Central Monrovia, December 24, 2022: On this same day, 33 years ago, insurgents operating under the banner of the National Patriotic Front of Liberia (NPFL) invaded Liberia to start a 14-year uncivil war that left West Africa’s once safest haven for democracy completely disheveled. Although the country and its people have never fully recovered from the collateral damage of that war which ended in 2003 through the intervention of the international community, with specific push from the country’s traditional friend, the United States of America, Liberians have been fighting tooth and nail to put behind them the ugly past that dogged their lives for decades. Until today.
Reports filtering from Central Monrovia speak of a sad reminder of the ravages of the war that pinned Liberians into a caged existence, with the lucky few fleeing into exile, and the remnants being blessed to resettle into the Diaspora, from the war that turned teenagers into drug-infested zombies, rampaging the countryside, killing at the whims of the country’s multifarious warring factions.

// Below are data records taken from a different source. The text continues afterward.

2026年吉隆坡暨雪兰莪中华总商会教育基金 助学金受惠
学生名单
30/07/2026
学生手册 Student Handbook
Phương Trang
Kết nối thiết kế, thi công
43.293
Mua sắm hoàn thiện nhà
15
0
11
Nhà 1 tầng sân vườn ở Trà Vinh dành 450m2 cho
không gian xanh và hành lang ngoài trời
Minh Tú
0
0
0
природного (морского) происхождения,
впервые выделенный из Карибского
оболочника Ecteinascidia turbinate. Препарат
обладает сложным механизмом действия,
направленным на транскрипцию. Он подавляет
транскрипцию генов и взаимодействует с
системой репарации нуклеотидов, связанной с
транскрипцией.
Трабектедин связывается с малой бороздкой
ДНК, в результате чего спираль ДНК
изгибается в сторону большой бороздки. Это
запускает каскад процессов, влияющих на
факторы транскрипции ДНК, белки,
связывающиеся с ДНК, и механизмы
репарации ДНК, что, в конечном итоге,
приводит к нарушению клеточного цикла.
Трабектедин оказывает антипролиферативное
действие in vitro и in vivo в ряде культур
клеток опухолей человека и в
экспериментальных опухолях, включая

According to yet-to-be corroborated accounts, Monrovia turned upside-down today when some “zogos” (mainly unrehabilitated youths from the war era) decided to rampage shops and stores in Central Monrovia because they did not get their Christmas from the Chief of Protocol to President George Manneh Weah, Finda Bundoo, after she reportedly failed to show up at the Antoinette Tumban Stadium on the United Nations Drive.

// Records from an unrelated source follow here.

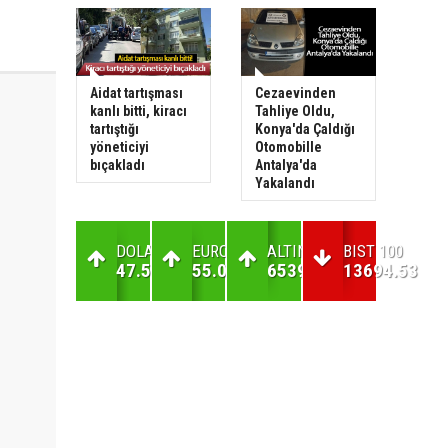
Aidat tartışması
Cezaevinden
kanlı bitti, kiracı
Tahliye Oldu,
tartıştığı
Konya'da Çaldığı
yöneticiyi
Otomobille
bıçakladı
Antalya'da
Yakalandı
DOLAR
EURO
ALTIN
BIST 100
47.59
55.06
6539.15
13694.53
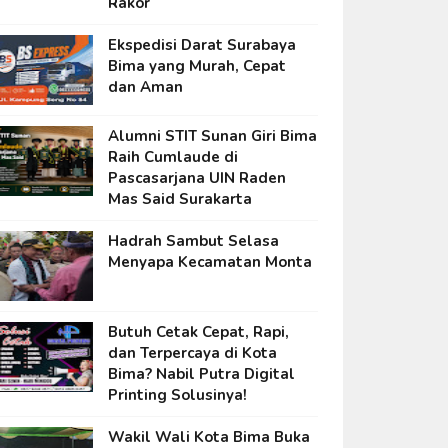
Rakor
Ekspedisi Darat Surabaya
Bima yang Murah, Cepat
dan Aman
Alumni STIT Sunan Giri Bima
Raih Cumlaude di
Pascasarjana UIN Raden
Mas Said Surakarta
Hadrah Sambut Selasa
Menyapa Kecamatan Monta
Butuh Cetak Cepat, Rapi,
dan Terpercaya di Kota
Bima? Nabil Putra Digital
Printing Solusinya!
Wakil Wali Kota Bima Buka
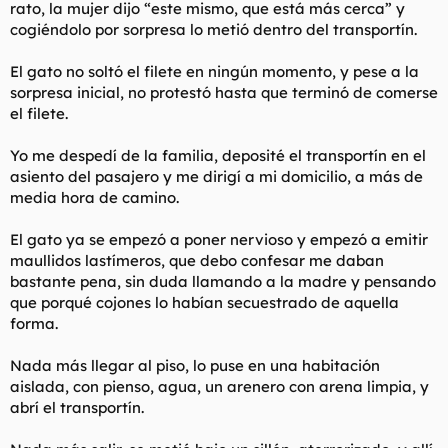
rato, la mujer dijo “este mismo, que está más cerca” y
cogiéndolo por sorpresa lo metió dentro del transportín.
El gato no soltó el filete en ningún momento, y pese a la
sorpresa inicial, no protestó hasta que terminó de comerse
el filete.
Yo me despedí de la familia, deposité el transportín en el
asiento del pasajero y me dirigí a mi domicilio, a más de
media hora de camino.
El gato ya se empezó a poner nervioso y empezó a emitir
maullidos lastímeros, que debo confesar me daban
bastante pena, sin duda llamando a la madre y pensando
que porqué cojones lo habían secuestrado de aquella
forma.
Nada más llegar al piso, lo puse en una habitación
aislada, con pienso, agua, un arenero con arena limpia, y
abrí el transportín.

Video documentary evidence in the possession of PUNCH indicate that the marauding zogos who decided to leave the ATS and loot Monrovia’s CBD got overpowered by bike riders, and in the aftermath of the ugly melee, two zogos were killed.
The dastardly incident left many businesses closed, with PSU officers reportedly now patrolling the city’s CBD areas to restore calm.
Many Liberian petty business owners who spoke with PUNCH in the wake of the ugly incident expressed fear that the country is gradually sliding into chaos, where the protection of lives and properties cannot be guaranteed under the Liberian constitution.
“What is this? We were running from this same thing in 1990. Why is this government playing tic-tac-toe with our lives?” a concerned market woman lamented.
All efforts to contact Police spokesman Moses Carter proved futile as he failed to answer his phone calls.
This story will be updated as more information crops up.